%%

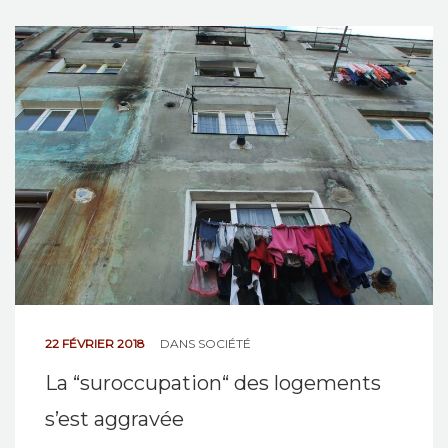
22 FÉVRIER 2018
DANS
SOCIÉTÉ
La “suroccupation“ des logements
s’est aggravée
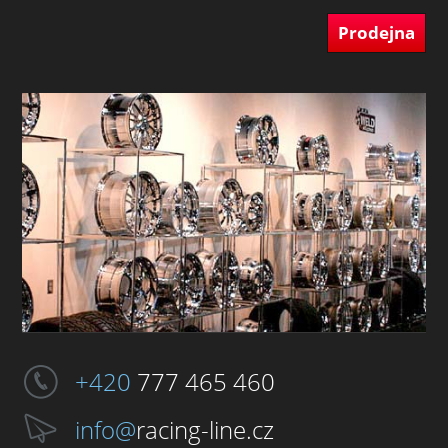
Prodejna
+420
777 465 460
info@
racing-line.cz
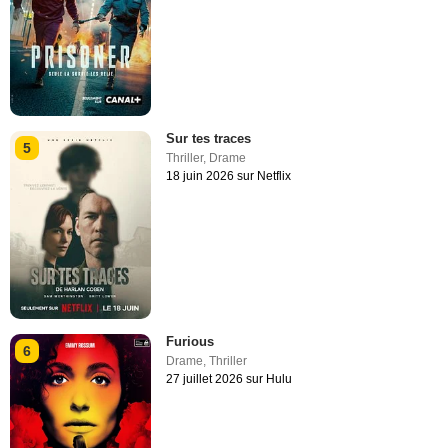
Sur tes traces
5
Thriller
,
Drame
18 juin 2026 sur Netflix
Furious
6
Drame
,
Thriller
27 juillet 2026 sur Hulu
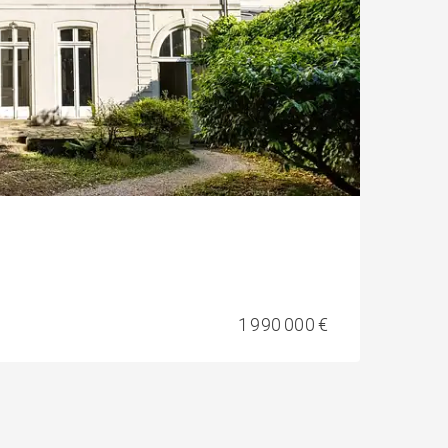
1 990 000 €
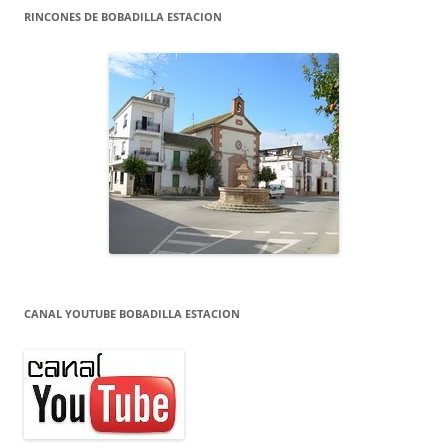
RINCONES DE BOBADILLA ESTACION
CANAL YOUTUBE BOBADILLA ESTACION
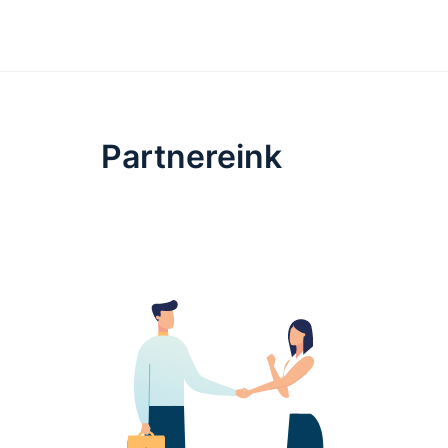
Partnereink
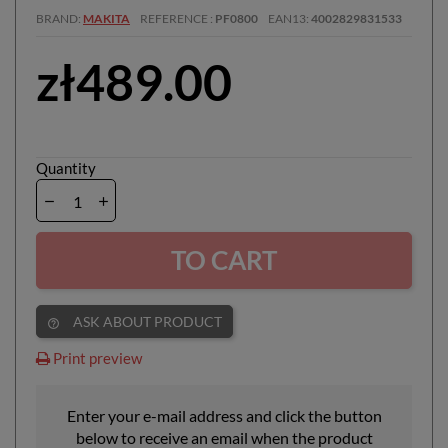
BRAND
MAKITA
REFERENCE
PF0800
EAN13
4002829831533
zł489.00
Quantity
TO CART
ASK ABOUT PRODUCT
help_outline
Print preview
Enter your e-mail address and click the button
below to receive an email when the product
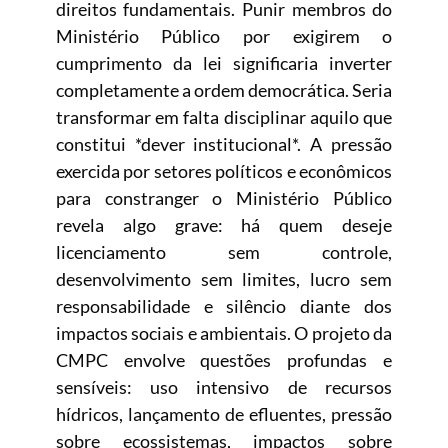
direitos fundamentais. Punir membros do
Ministério Público por exigirem o
cumprimento da lei significaria inverter
completamente a ordem democrática. Seria
transformar em falta disciplinar aquilo que
constitui *dever institucional*. A pressão
exercida por setores políticos e econômicos
para constranger o Ministério Público
revela algo grave: há quem deseje
licenciamento sem controle,
desenvolvimento sem limites, lucro sem
responsabilidade e silêncio diante dos
impactos sociais e ambientais. O projeto da
CMPC envolve questões profundas e
sensíveis: uso intensivo de recursos
hídricos, lançamento de efluentes, pressão
sobre ecossistemas, impactos sobre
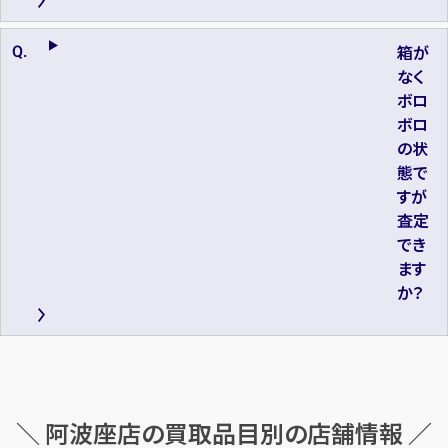
箱が
なく
ボロ
ボロ
の状
態で
すが
査定
でき
ます
か？
＼ 阿波座店の買取品目別の店舗情報 ／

%%

▶ [Your task]: Scan the lines above for the word "ESTACION" and copy every one where it occurs.

▶ [Written answer]:
RINCONES DE BOBADILLA ESTACION
CANAL YOUTUBE BOBADILLA ESTACION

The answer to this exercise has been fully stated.